Livre lu lors du Marathon de lecture suédois

 

Hjalmar SÖDERBERG: Le Jeu sérieux

Söderberg, Le jeu sérieuxUn été, alors qu’ils se trouvent l’un et l’autre en villégiature dans l’archipel idyllique qui s’étend entre la capitale suédoise et la mer, deux jeunes gens échangent des baisers et des mots d’amour. Lydia est la fille d’un peintre de paysages, qui a connu le succès en son temps; Arvid, un jeune licencié, qui rêve d’arriver à quelque chose dans sa vie. Mais des baisers échangés un été, dans le jardin d’une demeure, au bord de la Baltique, entre les pins, les rochers et les rencontres musicales qu’organise le vieux peintre Stille, peuvent-ils suffire à sceller le destin de toute une vie, comme il arrive couramment dans les romans sentimentaux ? Des années plus tard, mariés chacun de leur côté, mais n’ayant pas trouvé l’amour dans le mariage, Arvid et Lydia se rencontrent, à l’opéra. Comment quelque chose d’aussi volatile que l’amour entre deux personnes peut-il renaître quand le temps a passé? Est-il vraiment possible de rattraper les occasions manquées?

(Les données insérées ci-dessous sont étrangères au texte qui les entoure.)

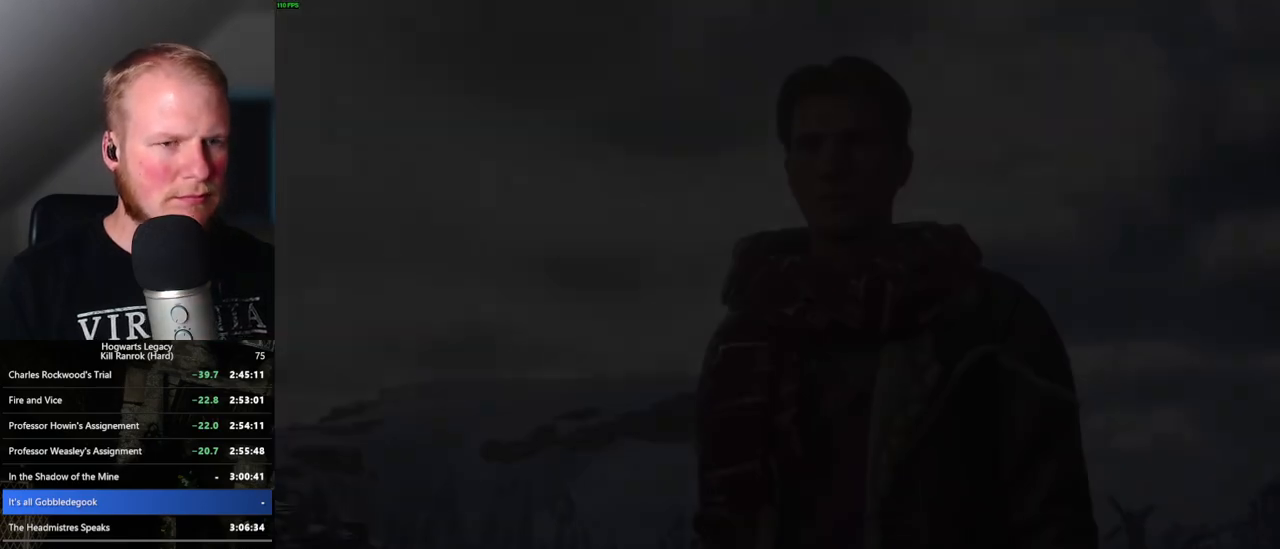
{"keys": [], "mouse": [], "events": []}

De ce Jeu sérieux, je dirai d’abord que c’est un très beau roman, un magnifique roman d’amour, même si j’hésite un peu à employer ce terme, afin de ne pas induire en erreur ceux qui ne connaissent rien de l’amour selon Hjalmar Söderberg – un auteur bien injustement méconnu par chez nous, un des deux grands pourtant de la littérature suédoise, à côté d’August Strindberg. Car il n’est pas facile justement de parler de ce roman d’amour, à l’écriture discrète, procédant par toutes petites touches et des effets d’ironie si subtils qu’ils épousent à la perfection toutes les modulations du sentiment amoureux. Le jeu sérieux. Dès le titre, pourtant, nous sommes prévenu: l’amour est un jeu, mais est un jeu sérieux. Un jeu capable de provoquer blessures et souffrances. Un jeu, où ce qui se joue met en danger parfois l’intégrité des êtres, ce qu’ils investissent d’eux-mêmes, de leurs passions, de leur représentation de l’autre, et leur capacité à se retirer du jeu à temps. Tout autant cruel parfois et subtil que Milan Kundera, mais d’une autre manière, Hjalmar Söderberg, dont j’avais déjà cet été apprécié Docteur Glas, m’a permis de retrouver cette peinture subtile de l’amour, de ses espoirs, de ses tourments, mais aussi de la part de folie, de déréalisation qui l’accompagne.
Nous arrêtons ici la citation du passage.